At the recent MicroStrategy World: Bitcoin for Corporations conference, Alex Thorn, Head of Research at Galaxy Digital, provided valuable insights into the evolving landscape of Bitcoin adoption by Wall Street and corporations.
In an interview with Bitcoin Magazine, Thorn explored how Wall Street has begun to embrace Bitcoin, the dual nature of Bitcoin’s role as both a treasury asset and a technological tool and how both institutional investors are beginning to see bitcoin as more of a safe haven asset.
When asked whether corporations are more likely to view Bitcoin (BTC) as a treasury asset or utilize its underlying technology, Thorn acknowledged that there would likely be some of both.
“That’s the same question we have about regular users,” he noted. Drawing on insights from David Marcus of LightSpark, who also spoke at the event, Thorn highlighted how Bitcoin’s use varies by region and need.
——————
• _Goal of the exercise_:
Apart from the conference title, list every company and publication named in the passage on Bitcoin adoption. The entries that follow aren't needed for this task.
——————
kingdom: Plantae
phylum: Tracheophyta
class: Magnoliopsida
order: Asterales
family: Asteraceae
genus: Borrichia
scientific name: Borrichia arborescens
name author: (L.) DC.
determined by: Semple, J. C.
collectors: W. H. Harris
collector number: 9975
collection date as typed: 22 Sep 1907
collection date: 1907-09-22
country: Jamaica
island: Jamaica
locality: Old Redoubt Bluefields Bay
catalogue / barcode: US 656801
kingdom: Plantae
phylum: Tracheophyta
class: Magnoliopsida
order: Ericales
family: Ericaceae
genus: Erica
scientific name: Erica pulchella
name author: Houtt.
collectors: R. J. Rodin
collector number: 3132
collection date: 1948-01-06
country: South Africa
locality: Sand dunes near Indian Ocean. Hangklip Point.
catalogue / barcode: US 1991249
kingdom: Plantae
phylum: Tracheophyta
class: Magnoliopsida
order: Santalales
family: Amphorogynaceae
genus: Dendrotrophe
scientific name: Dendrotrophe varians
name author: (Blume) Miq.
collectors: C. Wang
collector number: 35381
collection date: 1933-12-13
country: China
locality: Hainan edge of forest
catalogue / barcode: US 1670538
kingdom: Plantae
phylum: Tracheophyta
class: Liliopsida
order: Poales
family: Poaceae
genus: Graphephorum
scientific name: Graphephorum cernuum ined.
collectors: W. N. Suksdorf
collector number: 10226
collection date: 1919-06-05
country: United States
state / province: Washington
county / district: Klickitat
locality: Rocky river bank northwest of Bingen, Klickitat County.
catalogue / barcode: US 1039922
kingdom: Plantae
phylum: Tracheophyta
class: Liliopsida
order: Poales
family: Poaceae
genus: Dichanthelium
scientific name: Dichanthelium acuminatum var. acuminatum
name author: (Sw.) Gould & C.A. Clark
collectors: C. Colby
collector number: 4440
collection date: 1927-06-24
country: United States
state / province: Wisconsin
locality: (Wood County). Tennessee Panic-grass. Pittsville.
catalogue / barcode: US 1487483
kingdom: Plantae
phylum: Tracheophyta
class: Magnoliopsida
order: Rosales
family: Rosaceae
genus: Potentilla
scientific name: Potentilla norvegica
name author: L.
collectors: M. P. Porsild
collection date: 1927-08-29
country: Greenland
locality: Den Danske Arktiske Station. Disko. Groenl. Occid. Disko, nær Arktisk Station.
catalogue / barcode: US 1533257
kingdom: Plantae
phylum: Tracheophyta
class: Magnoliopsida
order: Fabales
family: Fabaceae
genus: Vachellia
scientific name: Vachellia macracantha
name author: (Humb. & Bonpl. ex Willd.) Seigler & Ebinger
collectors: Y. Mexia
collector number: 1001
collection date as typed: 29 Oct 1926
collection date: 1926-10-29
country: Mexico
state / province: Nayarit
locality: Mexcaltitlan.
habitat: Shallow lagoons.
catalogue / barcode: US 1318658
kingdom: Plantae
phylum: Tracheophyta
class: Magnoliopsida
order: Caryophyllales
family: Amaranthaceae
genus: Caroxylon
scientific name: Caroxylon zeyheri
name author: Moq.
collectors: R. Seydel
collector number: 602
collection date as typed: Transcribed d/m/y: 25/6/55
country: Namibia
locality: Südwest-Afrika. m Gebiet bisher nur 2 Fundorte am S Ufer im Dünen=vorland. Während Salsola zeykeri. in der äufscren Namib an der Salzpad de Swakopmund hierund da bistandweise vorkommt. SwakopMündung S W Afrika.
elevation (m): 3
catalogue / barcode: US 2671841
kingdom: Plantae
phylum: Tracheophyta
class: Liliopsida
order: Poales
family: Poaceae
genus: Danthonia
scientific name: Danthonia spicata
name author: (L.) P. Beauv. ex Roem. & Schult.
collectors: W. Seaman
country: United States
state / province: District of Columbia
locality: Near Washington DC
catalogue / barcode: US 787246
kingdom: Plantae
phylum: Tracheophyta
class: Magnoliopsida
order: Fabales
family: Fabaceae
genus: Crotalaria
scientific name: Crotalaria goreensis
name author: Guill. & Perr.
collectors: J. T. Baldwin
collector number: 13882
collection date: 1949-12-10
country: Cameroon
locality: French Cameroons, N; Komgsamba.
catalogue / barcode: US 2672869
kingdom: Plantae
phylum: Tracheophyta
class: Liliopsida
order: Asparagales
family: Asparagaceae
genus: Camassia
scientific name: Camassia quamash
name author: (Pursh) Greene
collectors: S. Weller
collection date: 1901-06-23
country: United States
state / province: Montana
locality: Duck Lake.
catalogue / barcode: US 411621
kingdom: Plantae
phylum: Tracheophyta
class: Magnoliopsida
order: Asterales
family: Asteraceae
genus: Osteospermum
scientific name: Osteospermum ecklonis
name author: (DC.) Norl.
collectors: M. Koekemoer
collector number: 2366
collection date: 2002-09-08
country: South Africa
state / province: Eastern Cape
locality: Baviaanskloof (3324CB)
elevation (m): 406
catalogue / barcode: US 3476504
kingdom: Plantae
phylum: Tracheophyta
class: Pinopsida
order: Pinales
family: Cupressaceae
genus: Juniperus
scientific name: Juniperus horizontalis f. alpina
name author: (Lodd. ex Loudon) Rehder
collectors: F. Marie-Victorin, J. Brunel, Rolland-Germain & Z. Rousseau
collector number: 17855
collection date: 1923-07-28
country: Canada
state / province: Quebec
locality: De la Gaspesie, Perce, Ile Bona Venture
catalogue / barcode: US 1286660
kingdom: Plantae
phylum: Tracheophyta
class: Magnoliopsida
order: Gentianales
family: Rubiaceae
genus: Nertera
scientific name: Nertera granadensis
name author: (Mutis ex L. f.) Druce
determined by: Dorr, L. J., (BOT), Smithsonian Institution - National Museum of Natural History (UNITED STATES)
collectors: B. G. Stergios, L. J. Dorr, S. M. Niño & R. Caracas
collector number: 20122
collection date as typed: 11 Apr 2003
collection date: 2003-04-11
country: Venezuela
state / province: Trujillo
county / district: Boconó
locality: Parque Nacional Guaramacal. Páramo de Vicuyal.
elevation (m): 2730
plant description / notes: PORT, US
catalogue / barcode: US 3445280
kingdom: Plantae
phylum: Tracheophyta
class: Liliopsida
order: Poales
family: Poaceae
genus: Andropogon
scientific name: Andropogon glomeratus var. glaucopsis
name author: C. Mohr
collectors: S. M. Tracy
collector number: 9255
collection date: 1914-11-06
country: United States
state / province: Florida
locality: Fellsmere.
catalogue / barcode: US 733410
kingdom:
——————
• _Written reply_:
Galaxy Digital, Bitcoin Magazine, LightSpark